AMD has detailed its Instinct MI300X “CDNA 3” GPUs ahead of the MI325X launch next quarter, detailing the GPU framework designed for AI workloads.
AMD Instinct MI300X “CDNA 3” AI GPU Brings 320 Compute Units On Full Chip, MI325X With Updated HBM3e Coming In October
AMD’s MI300X is the third iteration of its Instinct accelerators that have been designed for the AI computing segment. The chip also comes in the MI300A flavor, which is an exascale APU-optimized part that offers a combination of Zen 5 cores across two chiplets, while the remaining cores are powered by the CDNA 3 GPU.
AMD has broken down the entire Instinct MI300X to give us an accurate representation of what’s under the hood of this massive AI product. For starters, the AMD Instinct MI300X features a total of 153 billion transistors, featuring a mix of 5nm and 6nm TSMC FinFET process nodes. The eight chaplets feature four shared engines, and each shared engine contains 10 compute units.
The entire chip contains 32 shader engines with a total of 40 shader engines on a single XCD and 320 total across the entire package. Each XCD has its own dedicated L2 cache and the package surrounds the Infinity Fabric Link, 8 HBM3 IO sites, and a single PCIe Gen 5.0 link with 128GB/s of total bandwidth that connects the MI300X to an AMD EPYC CPU.
AMD is using the fourth-generation Infinity Fabric in its Instinct MI300X chip, which offers up to 896GB/s of bandwidth. The chip also incorporates an Infinity Fabric Advanced Package Link that connects all the chips using 4.8TB/s of bisection bandwidth, while the XCD/IOD interface is rated at 2.1TB/s bandwidth.
Diving into the CDNA 3 architecture itself, the latest design includes:
- Duplicate low precision matrix /clk/cu operations
- 2:4 structured scatter support for INT8, FP8, FP16, BF16
- 2x additional performance with scattering enabled
- Support for TF32 and FP8 numeric formats
- Co-issuance FP16/FP32/INT32 with FP16/FP32/FP64
The full block diagram of the Mi300X architecture is shared below and you can see that each XCD has two compute units disabled, which totals 304 CUs of the full 320 CU design. The full chip is configured with 20,480 cores, while the MI300X is configured with 19,456 cores. There is also 256 MB of dedicated Infinity Cache onboard the chip.
The complete analysis of the cache and memory hierarchy in the MI300X is visualized below:
Each CDNA compute unit is composed of a scheduler, local data sharing, vector registers, vector units, matrix core, and L1 cache. Coming to the performance numbers, the MI300X delivers:
- 1.7x speedup over MI250X on Vector FP64
- 3.4x speedup compared to MI250X on Vector FP32
- 1.7x speedup over MI250X in Matrix FP64
- 1.7x speedup over MI250X on Matrix FP32
- 3.4x speedup compared to MI250X in Matrix FP16
- 3.4x speedup over MI250X on Matrix BF16
- 6.8x speedup compared to MI250X on Matrix INT8
AMD’s Instinct MI300X is also the first accelerator to feature an 8-stack HBM3 memory design, followed by NVIDIA with its Blackwell GPUs coming later this year.
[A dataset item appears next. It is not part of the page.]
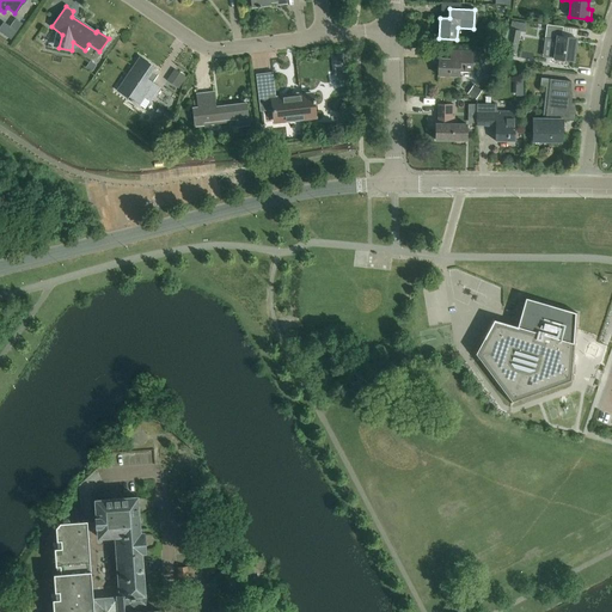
[(562,28),(545,25),(544,40),(556,41),(555,50),(551,50),(550,57),(554,59),(573,62),(576,40),(561,37),(562,28)]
The new 8-site design allowed AMD to achieve 1.5x greater capacity, while the new HBM3 standard provided a 1.6x increase in bandwidth compared to MI250X.
AMD also claims that their larger and faster memory configuration on the Instinct Mi300X allows them to handle larger LLM (FP16) sizes of up to 70B in training and 680B in inference, whereas NVIDIA HGX H100 systems can only sustain model sizes of up to 30B in training and 290B in inference.
One interesting feature of the Instinct Mi300X is AMD’s spatial slicing, which allows users to partition XCDs based on the demands of their workloads. All XCDs operate together as a single processor, but can also be partitioned and grouped to appear as multiple GPUs.
AMD will update its Instinct platform with the MI325X in October which will feature HBM3e memory and increased capacities of up to 288 GB. Some of the features of the MI325X include:
- 2x Memory
- 1.3x memory bandwidth
- 1.3x Theoretical Peak FP16
- 1.3x Theoretical Peak FP8
- 2x Model Size per Server
NVIDIA’s response will arrive next year in the form of Blackwell Ultra with 288GB HBM3e so AMD will once again remain ahead in this crucial AI market, where larger AI models are emerging and require larger memory capacities to support billions or trillions of parameters.